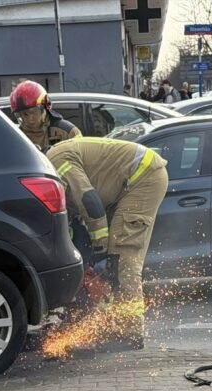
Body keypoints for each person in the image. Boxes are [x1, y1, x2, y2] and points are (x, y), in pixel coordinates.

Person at [46, 137, 168, 350]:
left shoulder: (57, 161)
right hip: (122, 189)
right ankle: (114, 324)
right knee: (112, 264)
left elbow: (90, 204)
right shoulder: (51, 172)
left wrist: (100, 250)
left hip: (143, 177)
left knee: (122, 261)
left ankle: (130, 332)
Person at [8, 80, 81, 152]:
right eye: (25, 114)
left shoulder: (67, 132)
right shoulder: (16, 137)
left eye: (33, 112)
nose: (30, 119)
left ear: (44, 108)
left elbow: (82, 157)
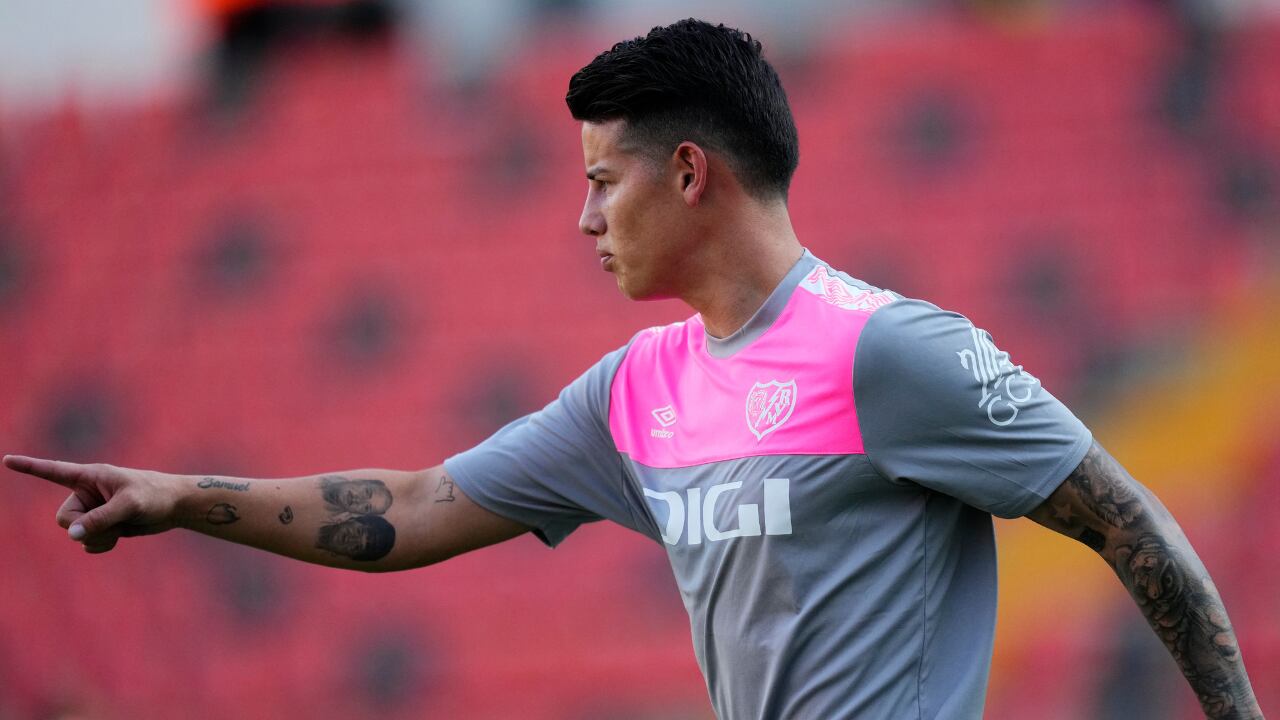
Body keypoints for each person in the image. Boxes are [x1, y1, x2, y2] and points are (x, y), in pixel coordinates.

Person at [4, 18, 1263, 720]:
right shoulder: (633, 393)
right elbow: (417, 505)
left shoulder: (893, 353)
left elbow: (1125, 520)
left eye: (601, 181)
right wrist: (177, 498)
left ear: (688, 174)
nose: (584, 217)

---

• _Work task_: Give again, unchanged, only the lines from the line containing "left shoulder: (67, 132)" to the last line of the records above. Pictures do not belong in the copy.

• _Exercise response_:
left shoulder: (67, 132)
right shoulder: (16, 137)
left eye: (33, 112)
nose: (30, 119)
left ear: (44, 108)
left elbow: (82, 157)
Body keypoints for each person in the image. Boxes are [x1, y1, x2, y2] and points are (x, y), in pixel coordinates.

Person at [4, 18, 1263, 720]:
right shoulder: (633, 393)
right elbow: (417, 505)
left shoulder: (893, 353)
left elbow: (1125, 520)
left eye: (601, 181)
right wrist: (177, 498)
left ear: (688, 174)
nose: (584, 217)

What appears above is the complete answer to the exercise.